*** Opening WORKING DATA ***

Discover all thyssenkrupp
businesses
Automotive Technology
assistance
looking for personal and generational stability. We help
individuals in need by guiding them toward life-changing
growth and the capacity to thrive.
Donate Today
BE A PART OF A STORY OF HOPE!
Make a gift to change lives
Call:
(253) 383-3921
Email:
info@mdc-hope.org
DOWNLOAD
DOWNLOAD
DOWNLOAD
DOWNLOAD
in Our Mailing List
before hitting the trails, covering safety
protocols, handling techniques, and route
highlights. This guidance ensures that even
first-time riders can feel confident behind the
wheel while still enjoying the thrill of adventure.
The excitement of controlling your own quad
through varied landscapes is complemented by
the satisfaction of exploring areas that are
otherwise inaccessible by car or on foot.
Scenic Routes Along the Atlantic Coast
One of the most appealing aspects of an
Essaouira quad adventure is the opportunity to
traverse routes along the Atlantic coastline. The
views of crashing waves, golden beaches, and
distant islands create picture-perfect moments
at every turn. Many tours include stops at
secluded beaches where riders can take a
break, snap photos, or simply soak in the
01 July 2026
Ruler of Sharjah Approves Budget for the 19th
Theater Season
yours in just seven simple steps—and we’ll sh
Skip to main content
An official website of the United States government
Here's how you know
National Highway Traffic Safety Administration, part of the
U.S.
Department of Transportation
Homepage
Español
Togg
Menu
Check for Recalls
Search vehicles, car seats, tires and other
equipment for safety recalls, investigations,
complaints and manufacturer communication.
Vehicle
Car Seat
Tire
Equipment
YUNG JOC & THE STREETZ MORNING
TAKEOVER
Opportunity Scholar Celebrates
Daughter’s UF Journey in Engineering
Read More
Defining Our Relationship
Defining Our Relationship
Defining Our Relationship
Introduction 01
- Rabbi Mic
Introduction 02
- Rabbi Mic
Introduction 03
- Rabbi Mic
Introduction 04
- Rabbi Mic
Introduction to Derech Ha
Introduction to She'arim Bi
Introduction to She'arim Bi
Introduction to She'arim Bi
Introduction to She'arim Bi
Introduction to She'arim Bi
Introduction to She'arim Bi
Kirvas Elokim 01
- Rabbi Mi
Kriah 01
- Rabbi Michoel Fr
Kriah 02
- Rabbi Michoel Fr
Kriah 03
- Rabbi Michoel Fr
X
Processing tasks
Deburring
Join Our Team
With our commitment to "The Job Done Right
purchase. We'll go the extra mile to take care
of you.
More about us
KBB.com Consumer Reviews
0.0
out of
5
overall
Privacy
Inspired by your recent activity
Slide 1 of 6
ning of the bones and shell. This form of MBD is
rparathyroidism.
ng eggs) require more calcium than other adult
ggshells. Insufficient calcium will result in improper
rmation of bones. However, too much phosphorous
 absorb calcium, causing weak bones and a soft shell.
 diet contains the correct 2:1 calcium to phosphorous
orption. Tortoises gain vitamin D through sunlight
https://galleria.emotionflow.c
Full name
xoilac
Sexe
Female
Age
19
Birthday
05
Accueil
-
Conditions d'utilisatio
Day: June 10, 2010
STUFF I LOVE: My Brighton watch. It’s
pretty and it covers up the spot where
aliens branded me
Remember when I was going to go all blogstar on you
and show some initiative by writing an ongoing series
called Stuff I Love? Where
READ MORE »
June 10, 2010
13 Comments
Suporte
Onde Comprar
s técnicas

*** Closing WORKING DATA ***

§ **PROBLEM TO SOLVE**: Can you reproduce the lines above word for word, from the very first one through the line that contains "Make a gift to change lives", including that line?

§ **SOLUTION TO THIS TASK**:
Discover all thyssenkrupp
businesses
Automotive Technology
assistance
looking for personal and generational stability. We help
individuals in need by guiding them toward life-changing
growth and the capacity to thrive.
Donate Today
BE A PART OF A STORY OF HOPE!
Make a gift to change lives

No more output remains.